Activity -> Take every line from the entries below that includes the word "baseFrequency" and copy it.

Stored data
####

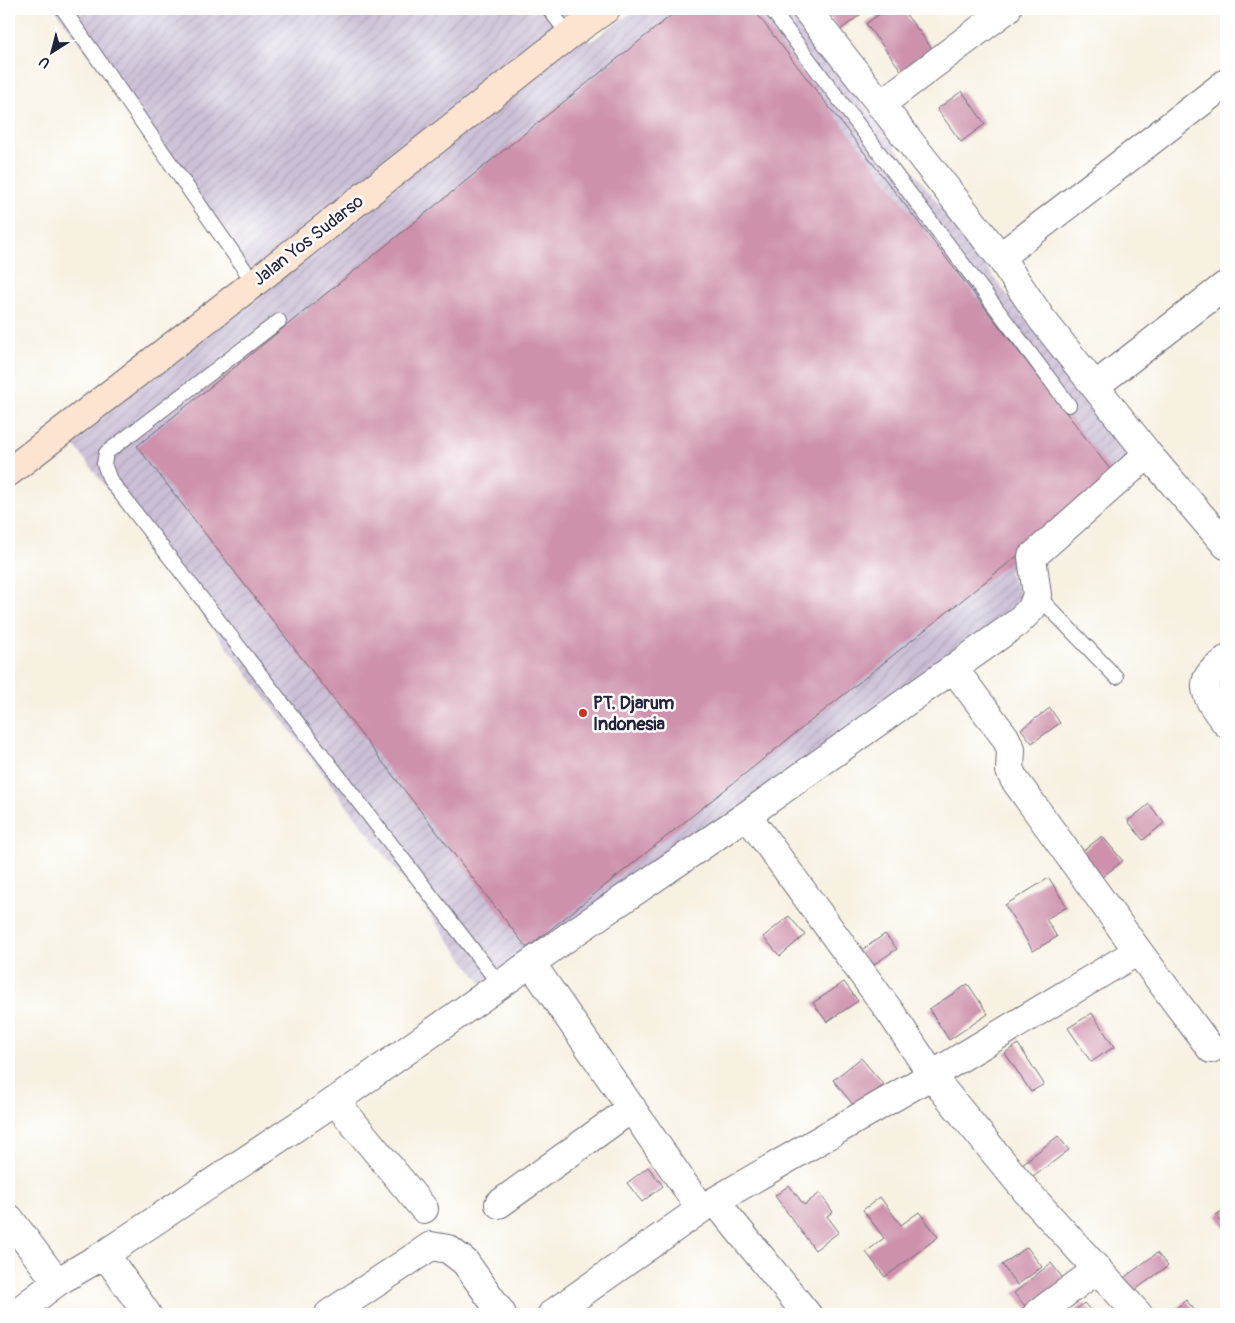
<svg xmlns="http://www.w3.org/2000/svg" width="1235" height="1323" font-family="Pangolin,sans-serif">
<defs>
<pattern id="industrial-furrows" width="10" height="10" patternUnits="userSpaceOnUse" patternTransform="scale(1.25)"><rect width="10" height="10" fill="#cbbfd5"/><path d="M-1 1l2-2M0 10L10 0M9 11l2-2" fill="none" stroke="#aea4b8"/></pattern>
</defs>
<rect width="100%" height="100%" fill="#fff"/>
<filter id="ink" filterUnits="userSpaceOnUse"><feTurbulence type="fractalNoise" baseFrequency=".02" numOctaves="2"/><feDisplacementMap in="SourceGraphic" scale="10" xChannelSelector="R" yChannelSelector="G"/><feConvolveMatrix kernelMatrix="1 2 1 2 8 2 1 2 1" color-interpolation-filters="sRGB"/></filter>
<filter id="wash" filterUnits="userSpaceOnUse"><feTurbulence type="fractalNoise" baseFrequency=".0096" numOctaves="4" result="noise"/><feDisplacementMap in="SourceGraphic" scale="20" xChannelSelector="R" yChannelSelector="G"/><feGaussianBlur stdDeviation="1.12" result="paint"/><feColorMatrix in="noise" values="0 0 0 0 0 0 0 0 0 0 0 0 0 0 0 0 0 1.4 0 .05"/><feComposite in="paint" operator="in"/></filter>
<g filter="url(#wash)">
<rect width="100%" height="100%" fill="#f7f1e2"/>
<path fill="url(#industrial-furrows)" d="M 55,9 L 565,9 L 590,42 L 636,9 L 791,9 L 1136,465 L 1009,572 L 1026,606 L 485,988 L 68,437 L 263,291 Z"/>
<g id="blocks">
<path fill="#ce91ac" d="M 679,9 L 753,9 L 1116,477 L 527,948 L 137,446 Z
M 823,9 L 868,9 L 840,30 Z
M 886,9 L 902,9 L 937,55 L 907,78 L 866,24 Z
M 962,91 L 985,124 L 961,142 L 937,109 Z
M 1050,708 L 1060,723 L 1032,743 L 1021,729 Z
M 1149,804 L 1164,823 L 1143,840 L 1128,821 Z
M 1102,836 L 1123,861 L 1098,880 L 1078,855 Z
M 1049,878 L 1067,907 L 1046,919 L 1057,937 L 1033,951 L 1005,905 Z
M 789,916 L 805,935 L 780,956 L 763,937 Z
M 885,934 L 897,949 L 870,967 L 859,952 Z
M 844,982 L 858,1001 L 827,1022 L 813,1003 Z
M 968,984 L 988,1014 L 949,1040 L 929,1009 Z
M 1092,1013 L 1114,1047 L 1091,1062 L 1068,1028 Z
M 1018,1044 L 1044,1084 L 1031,1092 L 1005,1053 Z
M 861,1058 L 884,1085 L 855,1107 L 833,1080 Z
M 1058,1136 L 1069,1150 L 1033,1177 L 1022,1164 Z
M 648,1167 L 663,1186 L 642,1202 L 627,1183 Z
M 789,1185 L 804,1205 L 820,1193 L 833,1212 L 827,1216 L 839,1232 L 815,1250 L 775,1196 Z
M 880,1197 L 901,1225 L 919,1212 L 938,1237 L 885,1277 L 866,1252 L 884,1238 L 863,1210 Z
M 1226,1208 L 1226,1230 L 1216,1215 Z
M 1027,1247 L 1042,1267 L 1017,1285 L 1002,1265 Z
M 1157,1253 L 1168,1266 L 1131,1293 L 1121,1280 Z
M 1051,1263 L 1069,1286 L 1032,1314 L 1014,1293 Z
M 1186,1300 L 1198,1314 L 1174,1314 L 1172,1312 Z
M 1084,1303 L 1094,1314 L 1071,1314 Z"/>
</g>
</g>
<g filter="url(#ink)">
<use href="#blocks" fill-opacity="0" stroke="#6d6a75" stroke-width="1"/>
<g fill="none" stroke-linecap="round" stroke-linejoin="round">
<defs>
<path id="lane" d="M 63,9 L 254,283
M 549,9 L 569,35
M 771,9 L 1069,405
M 279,321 L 106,453 L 104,464 L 110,480 L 500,985
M 1037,595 L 1116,677"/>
<path id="street" d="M 806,9 L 1000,257 L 1041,318 L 1148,454 L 1226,545
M 880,105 L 1007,9
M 1000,257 L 1226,83
M 1095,386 L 1226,285
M 1226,660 C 1222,665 1215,668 1211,673 C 1197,689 1216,710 1226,723
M 954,669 L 1005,737 L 1011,749 L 1010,771 L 1014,779 L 1138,951 L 1211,1049
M 747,815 L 891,1013 L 938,1084 L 1027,1192 L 1138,1314
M 531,963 L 701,1209
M 335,1101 L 424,1209
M 715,1201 L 807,1314
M 499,1204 L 632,1108
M 9,1218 L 57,1282
M 105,1254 L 147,1314
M 15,1314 L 57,1282 L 105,1254 L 335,1101 L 575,932 L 747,815 L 1017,623 L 1032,608 L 1037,595 L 1032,557 L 1148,454
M 329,1314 L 431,1246 L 448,1249 L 465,1262 L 502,1314
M 552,1314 L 701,1209 L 932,1075 L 1138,951
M 1037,1314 L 1098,1269"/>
<path id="secondary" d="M 9,472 L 254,283 L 569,35 L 606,9"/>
</defs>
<use href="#lane" stroke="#6d6a75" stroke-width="16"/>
<use href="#street" stroke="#6d6a75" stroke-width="30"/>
<use href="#secondary" stroke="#6d6a75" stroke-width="30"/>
<use href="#lane" stroke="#fff" stroke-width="14"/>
<use href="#street" stroke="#fff" stroke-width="28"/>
<use href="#secondary" stroke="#fde4d1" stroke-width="28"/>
</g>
</g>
<circle fill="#c8321e" stroke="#fff" stroke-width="2" cx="583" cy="713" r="5"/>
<g text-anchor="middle" stroke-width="5" stroke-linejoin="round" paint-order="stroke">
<g font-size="18" fill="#22223b" stroke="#fff">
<text transform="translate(308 240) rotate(-38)" y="6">Jalan Yos Sudarso</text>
</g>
<g font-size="18" font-weight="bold" fill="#22223b" stroke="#fff" text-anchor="start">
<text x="593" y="709">PT. Djarum<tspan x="593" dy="21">Indonesia</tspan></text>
</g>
</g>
<rect width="1235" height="1323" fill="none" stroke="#fff" stroke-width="30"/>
<g transform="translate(52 52) rotate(216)" stroke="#ffffff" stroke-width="4" paint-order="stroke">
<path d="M0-4L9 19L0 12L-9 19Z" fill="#22223b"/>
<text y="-8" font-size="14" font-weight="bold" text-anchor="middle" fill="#22223b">U</text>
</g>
</svg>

####

Response ->
<filter id="ink" filterUnits="userSpaceOnUse"><feTurbulence type="fractalNoise" baseFrequency=".02" numOctaves="2"/><feDisplacementMap in="SourceGraphic" scale="10" xChannelSelector="R" yChannelSelector="G"/><feConvolveMatrix kernelMatrix="1 2 1 2 8 2 1 2 1" color-interpolation-filters="sRGB"/></filter>
<filter id="wash" filterUnits="userSpaceOnUse"><feTurbulence type="fractalNoise" baseFrequency=".0096" numOctaves="4" result="noise"/><feDisplacementMap in="SourceGraphic" scale="20" xChannelSelector="R" yChannelSelector="G"/><feGaussianBlur stdDeviation="1.12" result="paint"/><feColorMatrix in="noise" values="0 0 0 0 0 0 0 0 0 0 0 0 0 0 0 0 0 1.4 0 .05"/><feComposite in="paint" operator="in"/></filter>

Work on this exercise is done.